A huge spoil heap above a little village near Merthyr Tydfil in South Wales suddenly gave way, killing 116 children and 28 adults.
That was 50 years ago on Friday. As the world struggled to comprehend the disaster, the National Coal Board was criticised for “ignorance, ineptitude and a failure of communications” for not being alert to the fact that the tip could slip.
Most of the victims were children and teachers, suddenly suffocated in their classrooms. The Queen and then Prime Minister Harold Wilson were among those who visited the scene.
Today Aberfan - and indeed communities across the UK - will fall silent in memory of the moment when 150,000 tonnes of coal slurry swamped a row of houses, a junior school and part of a senior school.
Prime Minister Theresa May paid tribute to the victims and backed calls for a national moment of silence.
And Welsh First Minister Carwyn Jones said: “The disaster in Aberfan was one of the darkest days in modern Welsh history and we remember the adults and school children who lost their lives. We also think about the survivors, those who lost loved ones and the people who answered the call to search and care for survivors, and recover those who had perished.
“Individuals, families and the community have been profoundly affected by the disaster.

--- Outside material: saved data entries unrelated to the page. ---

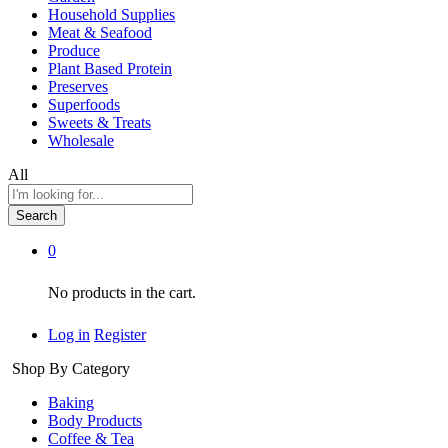
Household Supplies
Meat & Seafood
Produce
Plant Based Protein
Preserves
Superfoods
Sweets & Treats
Wholesale
All
Search
0
No products in the cart.
Log in
Register
Shop By Category
Baking
Body Products
Coffee & Tea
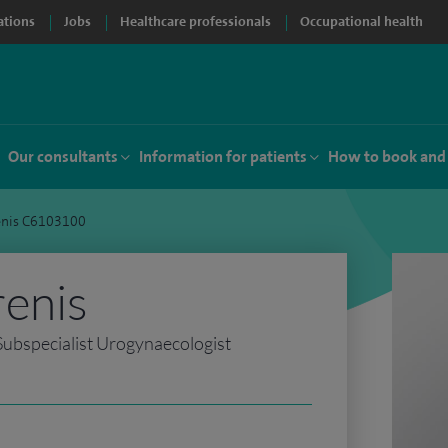
ations
Jobs
Healthcare professionals
Occupational health
Our consultants
Information for patients
How to book and
renis C6103100
renis
ubspecialist Urogynaecologist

“Half a century after, it is fitting that the country as a whole comes together, with respect and compassion, to remember.”
On Friday, the Welsh Assembly will fly its flags at half mast as a mark of respect to those left devastated by the disaster and at 9.15am - the time of the disaster - people will observe a minute’s silence.
The facts of the tragedy are shockingly brutal. The disaster struck on Friday, October 21, 1966, when tip number seven collapsed and struck Pantglas Junior School, part of the senior school and a row of houses. It also fractured two water mains in the process.
The force from 150,000 tonnes of coal slurry was immense. A whole class of 34 juniors were among those who perished. But five children were miraculously dug out alive after they had been shielded from the brunt of impact by dinner lady Nansi Williams.
The horrendous aftermath was all the more painful to deal with given that there had been previous concerns from villagers.
A year before the tragedy unfolded, two mothers had presented a petition to Pantglas headmistress Ann Jennings about flooding - which she then passed on to the local council.
And in 1964, a local councillor - Gwyneth Williams - had said that if tip were to move suddenly it could threaten the whole school. However, the warnings were ignored - and the fight for justice afterwards left many in the village feeling even more angry.
Despite an in-depth tribunal, which cited the disaster had been caused by a “bungling ineptitude” by the Coal Board, no-one was ever punished. And insult to injury was to follow when a protracted row over the cost of removing Tip Number Seven saw scared villagers, keen for the tragedy not to happen again, left with little choice but to pay out £150,000 from a disaster fund .
The money was repaid in 1997. And the Welsh government went one step further 10 years on by donating £1.5m to the Aberfan Memorial Charity.
The anniversary should be marked by a nationwide moment of silence, Theresa May has said.
Gerald Jones, Labour MP for Merthyr Tydfil and Rhymney, asked Mrs May if she agreed that the nation should join members of his constituency to mark the tragedy.
Mrs May said what happened at Aberfan was a “terrible tragedy” as she agreed the nation should mark the occasion and remember those who died. She said: “I know that the Secretary of State for Wales (Alun Cairns) will be attending the particular memorial that will be taking place in your constituency on Friday. I think it is appropriate that we all mark and show our respect.”